BA seeking High Court injunction to prevent further cabin crew strikes
Last week, the Unite union announced cabin crew members at British Airways (BA) will strike for four separate five-day strikes in May and June.
The further industrial action comes after Unite members rejected a fresh deal for cabin crew earlier this month.
Unite said 81% of the cabin crew it represents voted against BA’s offer, which sought to resolve the long-running dispute over cost-cutting measures, which include a pay freeze and a switch to part-time working for thousands of staff.
The airline has admitted in the past that it is fighting for its survival and said the cost-cutting programme is part of a strategy to reduce salary costs.

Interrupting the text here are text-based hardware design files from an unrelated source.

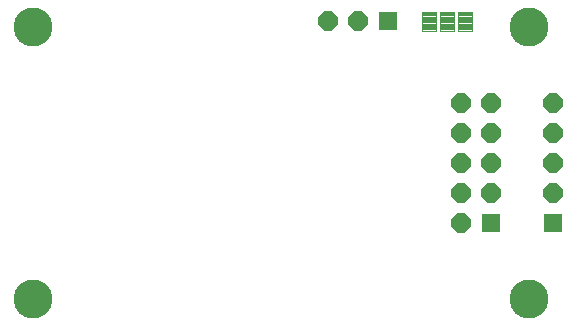
<source format=gbs>
G75*
G70*
%OFA0B0*%
%FSLAX24Y24*%
%IPPOS*%
%LPD*%
%AMOC8*
5,1,8,0,0,1.08239X$1,22.5*
%
%ADD10R,0.0640X0.0640*%
%ADD11OC8,0.0640*%
%ADD12C,0.0040*%
%ADD13C,0.1300*%
D10*
X020739Y007519D03*
X022798Y007519D03*
X017302Y014243D03*
D11*
X016302Y014243D03*
X015302Y014243D03*
X019739Y011519D03*
X020739Y011519D03*
X020739Y010519D03*
X019739Y010519D03*
X019739Y009519D03*
X020739Y009519D03*
X020739Y008519D03*
X019739Y008519D03*
X019739Y007519D03*
X022798Y008519D03*
X022798Y009519D03*
X022798Y010519D03*
X022798Y011519D03*
D12*
X020085Y013928D02*
X019625Y013928D01*
X019625Y014558D01*
X020085Y014558D01*
X020085Y013928D01*
X020085Y013967D02*
X019625Y013967D01*
X019625Y014006D02*
X020085Y014006D01*
X020085Y014045D02*
X019625Y014045D01*
X019625Y014084D02*
X020085Y014084D01*
X020085Y014123D02*
X019625Y014123D01*
X019625Y014162D02*
X020085Y014162D01*
X020085Y014201D02*
X019625Y014201D01*
X019625Y014240D02*
X020085Y014240D01*
X020085Y014279D02*
X019625Y014279D01*
X019625Y014318D02*
X020085Y014318D01*
X020085Y014357D02*
X019625Y014357D01*
X019625Y014396D02*
X020085Y014396D01*
X020085Y014435D02*
X019625Y014435D01*
X019625Y014474D02*
X020085Y014474D01*
X020085Y014513D02*
X019625Y014513D01*
X019625Y014552D02*
X020085Y014552D01*
X019485Y013928D02*
X019025Y013928D01*
X019025Y014558D01*
X019485Y014558D01*
X019485Y013928D01*
X019485Y013967D02*
X019025Y013967D01*
X019025Y014006D02*
X019485Y014006D01*
X019485Y014045D02*
X019025Y014045D01*
X019025Y014084D02*
X019485Y014084D01*
X019485Y014123D02*
X019025Y014123D01*
X019025Y014162D02*
X019485Y014162D01*
X019485Y014201D02*
X019025Y014201D01*
X019025Y014240D02*
X019485Y014240D01*
X019485Y014279D02*
X019025Y014279D01*
X019025Y014318D02*
X019485Y014318D01*
X019485Y014357D02*
X019025Y014357D01*
X019025Y014396D02*
X019485Y014396D01*
X019485Y014435D02*
X019025Y014435D01*
X019025Y014474D02*
X019485Y014474D01*
X019485Y014513D02*
X019025Y014513D01*
X019025Y014552D02*
X019485Y014552D01*
X018885Y013928D02*
X018425Y013928D01*
X018425Y014558D01*
X018885Y014558D01*
X018885Y013928D01*
X018885Y013967D02*
X018425Y013967D01*
X018425Y014006D02*
X018885Y014006D01*
X018885Y014045D02*
X018425Y014045D01*
X018425Y014084D02*
X018885Y014084D01*
X018885Y014123D02*
X018425Y014123D01*
X018425Y014162D02*
X018885Y014162D01*
X018885Y014201D02*
X018425Y014201D01*
X018425Y014240D02*
X018885Y014240D01*
X018885Y014279D02*
X018425Y014279D01*
X018425Y014318D02*
X018885Y014318D01*
X018885Y014357D02*
X018425Y014357D01*
X018425Y014396D02*
X018885Y014396D01*
X018885Y014435D02*
X018425Y014435D01*
X018425Y014474D02*
X018885Y014474D01*
X018885Y014513D02*
X018425Y014513D01*
X018425Y014552D02*
X018885Y014552D01*
D13*
X005475Y004991D03*
X005475Y014047D03*
X022011Y014047D03*
X022011Y004991D03*
M02*

</source>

However, in a bid to stop the latest strikes, BA is seeking a High Court injunction to prove strike is illegal, arguing that Unite did not tell members the result of the strike ballot as soon as possible, as based on 1992 legislation.
In a further effort to prevent the strikes, the Government and ACAS conciliation service will attempt to get BA and the Unite union to reach a settlement at a meeting later today.
Cabin crew are set to walkout for four separate five-day strikes on: 18-22 May, 24-28 May, 30 May-3 June and 5-9 June.
Cabin crew staged a walkout back in March, which was said to cost the airline £45 million and the airline has faced further disruption due to the ash from the Icelandic volcano, which has cost it an additional £180 million.
However, BA has a good track record in the High Court.
Last December, the Unite union was forced to cancel 12 days of strike action over the Christmas period after the High Court ruled that the union had not correctly included the votes of some cabin crew who had already accepted voluntary redundancy under the airline’s cost-cutting programme.